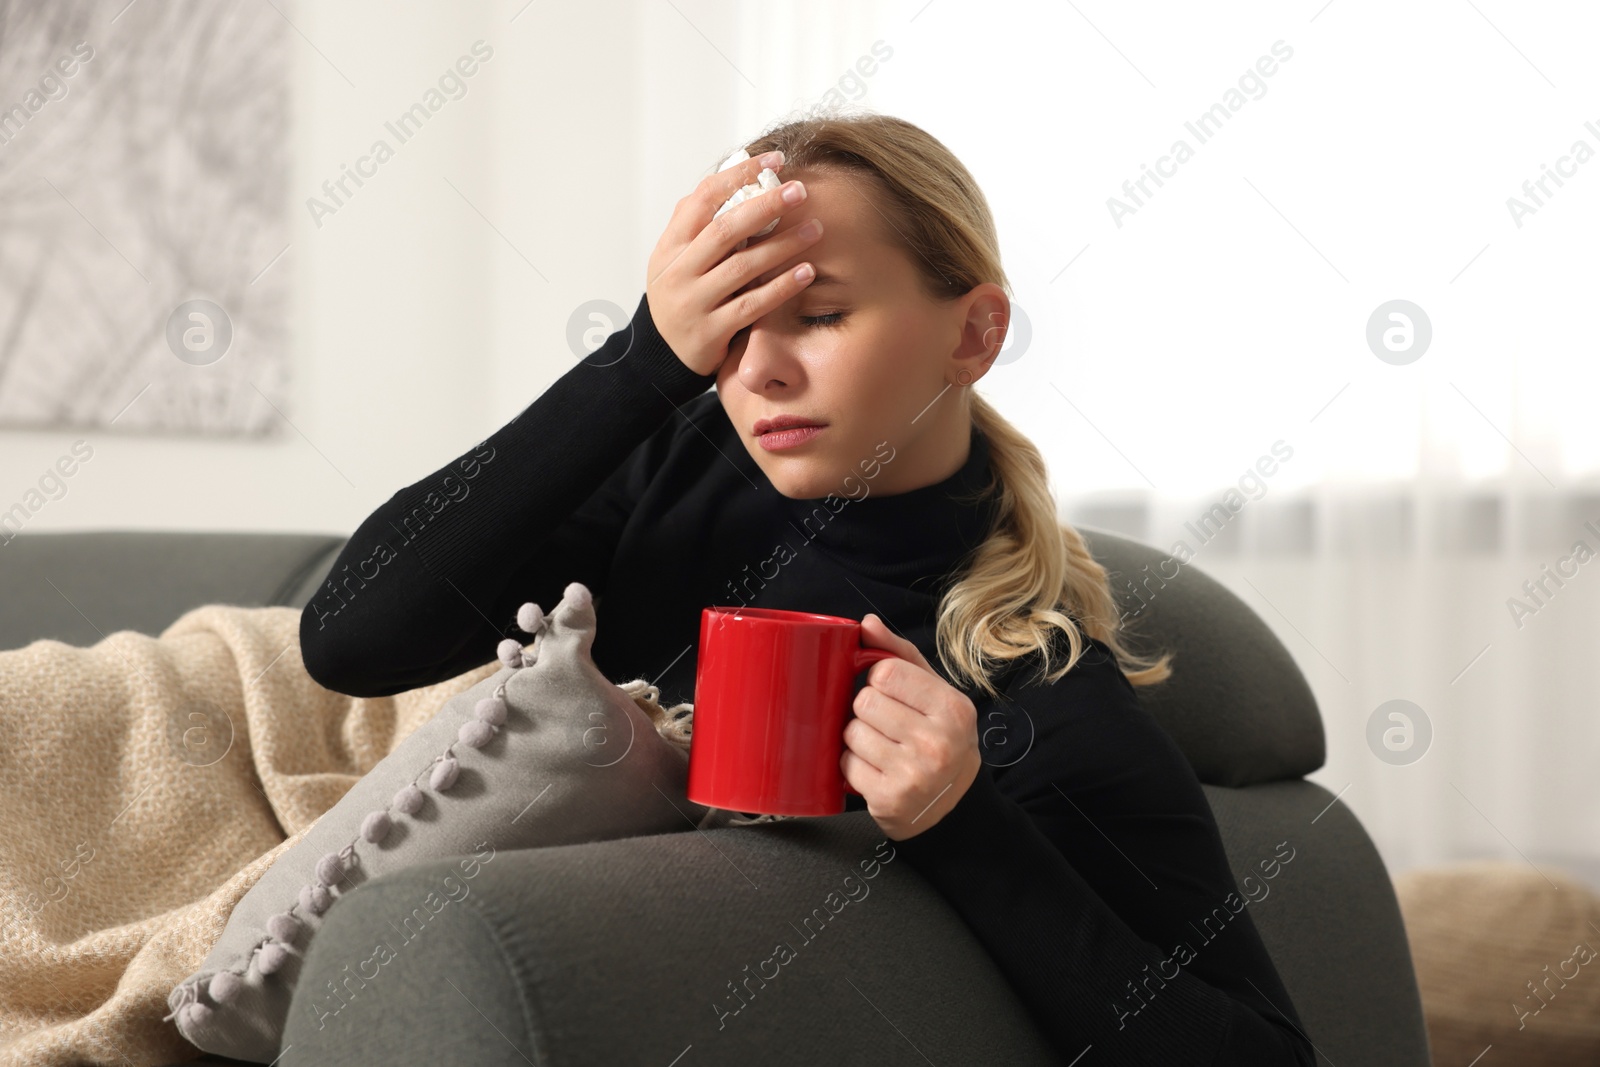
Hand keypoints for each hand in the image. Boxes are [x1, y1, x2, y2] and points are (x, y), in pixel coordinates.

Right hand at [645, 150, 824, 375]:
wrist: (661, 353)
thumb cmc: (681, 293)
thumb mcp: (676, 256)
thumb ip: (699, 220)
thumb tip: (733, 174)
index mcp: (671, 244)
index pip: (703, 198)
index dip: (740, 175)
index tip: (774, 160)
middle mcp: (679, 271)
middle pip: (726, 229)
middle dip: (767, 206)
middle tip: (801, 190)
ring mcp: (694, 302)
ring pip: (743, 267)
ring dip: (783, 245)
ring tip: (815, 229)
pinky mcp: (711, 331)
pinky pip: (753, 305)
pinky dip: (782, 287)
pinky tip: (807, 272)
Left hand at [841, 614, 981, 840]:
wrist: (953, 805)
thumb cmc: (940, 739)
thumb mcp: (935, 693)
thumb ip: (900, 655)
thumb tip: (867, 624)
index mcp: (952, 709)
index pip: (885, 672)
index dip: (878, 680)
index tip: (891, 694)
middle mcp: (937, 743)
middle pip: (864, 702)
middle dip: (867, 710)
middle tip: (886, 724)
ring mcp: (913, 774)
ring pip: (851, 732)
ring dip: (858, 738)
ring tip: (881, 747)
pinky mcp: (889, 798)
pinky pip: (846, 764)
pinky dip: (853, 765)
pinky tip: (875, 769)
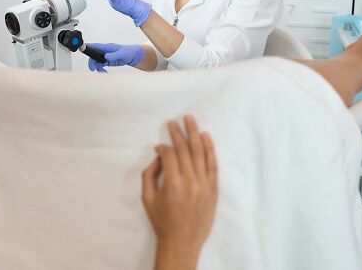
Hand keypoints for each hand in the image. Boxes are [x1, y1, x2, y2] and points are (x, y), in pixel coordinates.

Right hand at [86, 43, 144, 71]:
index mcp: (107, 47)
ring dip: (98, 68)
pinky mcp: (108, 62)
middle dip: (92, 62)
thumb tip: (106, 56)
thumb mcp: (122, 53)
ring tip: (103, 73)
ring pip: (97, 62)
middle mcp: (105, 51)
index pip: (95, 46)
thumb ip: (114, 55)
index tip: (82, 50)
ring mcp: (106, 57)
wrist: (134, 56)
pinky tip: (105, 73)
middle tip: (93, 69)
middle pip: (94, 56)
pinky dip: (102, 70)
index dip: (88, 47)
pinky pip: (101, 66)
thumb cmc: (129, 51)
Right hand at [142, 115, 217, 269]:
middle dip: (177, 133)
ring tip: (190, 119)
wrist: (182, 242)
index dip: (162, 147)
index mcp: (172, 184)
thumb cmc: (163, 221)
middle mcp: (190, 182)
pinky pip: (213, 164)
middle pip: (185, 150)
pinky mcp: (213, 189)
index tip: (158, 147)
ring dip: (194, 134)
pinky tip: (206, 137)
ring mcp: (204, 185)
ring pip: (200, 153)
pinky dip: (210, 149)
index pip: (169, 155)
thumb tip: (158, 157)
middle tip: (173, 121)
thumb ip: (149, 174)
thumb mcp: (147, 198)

REQUIRED WORK:
For the entries above, print exactly the lines between the one with "index mcp: (671, 244)" and the one with "index mcp: (172, 184)", inclusive, with no pictures.

RESULT OF THIS EXERCISE:
index mcp: (671, 244)
index pip: (703, 198)
index dip: (740, 175)
index tip: (774, 160)
middle mcp: (679, 271)
middle pip: (726, 229)
middle dip: (767, 206)
middle tip: (801, 190)
ring mcp: (694, 302)
ring pip: (743, 267)
ring dip: (783, 245)
ring tip: (815, 229)
pinky mcp: (711, 331)
pinky pip: (753, 305)
pinky dip: (782, 287)
pinky tip: (807, 272)
Left hand at [841, 614, 981, 840]:
wrist: (953, 805)
thumb cmc: (940, 739)
thumb mcp: (935, 693)
thumb ip: (900, 655)
thumb tip: (867, 624)
index mcp: (952, 709)
index pip: (885, 672)
index dip: (878, 680)
index tip: (891, 694)
middle mcp: (937, 743)
middle pip: (864, 702)
middle dip: (867, 710)
middle tip: (886, 724)
ring mcp: (913, 774)
ring pip: (851, 732)
ring dip: (858, 738)
ring tip: (881, 747)
pinky mcp: (889, 798)
pinky pip: (846, 764)
pinky dip: (853, 765)
pinky tip: (875, 769)
Hand keypoints for each hand in the image. Boxes are [x1, y1, x2, y2] and points are (x, y), in pixel coordinates.

Right hand at [86, 43, 144, 71]:
index mcp: (107, 47)
ring dip: (98, 68)
pinky mcp: (108, 62)
middle dip: (92, 62)
thumb tip: (106, 56)
thumb mcp: (122, 53)
ring tip: (103, 73)
ring pip: (97, 62)
middle mcp: (105, 51)
index pip: (95, 46)
thumb ip: (114, 55)
index tip: (82, 50)
ring mcp: (106, 57)
wrist: (134, 56)
pinky tip: (105, 73)
middle tip: (93, 69)
middle pip: (94, 56)
pinky dip: (102, 70)
index dip: (88, 47)
pinky pip: (101, 66)
thumb cmc: (129, 51)
Right hand at [142, 115, 217, 269]:
middle dip: (177, 133)
ring tip: (190, 119)
wrist: (182, 242)
index dip: (162, 147)
index mcp: (172, 184)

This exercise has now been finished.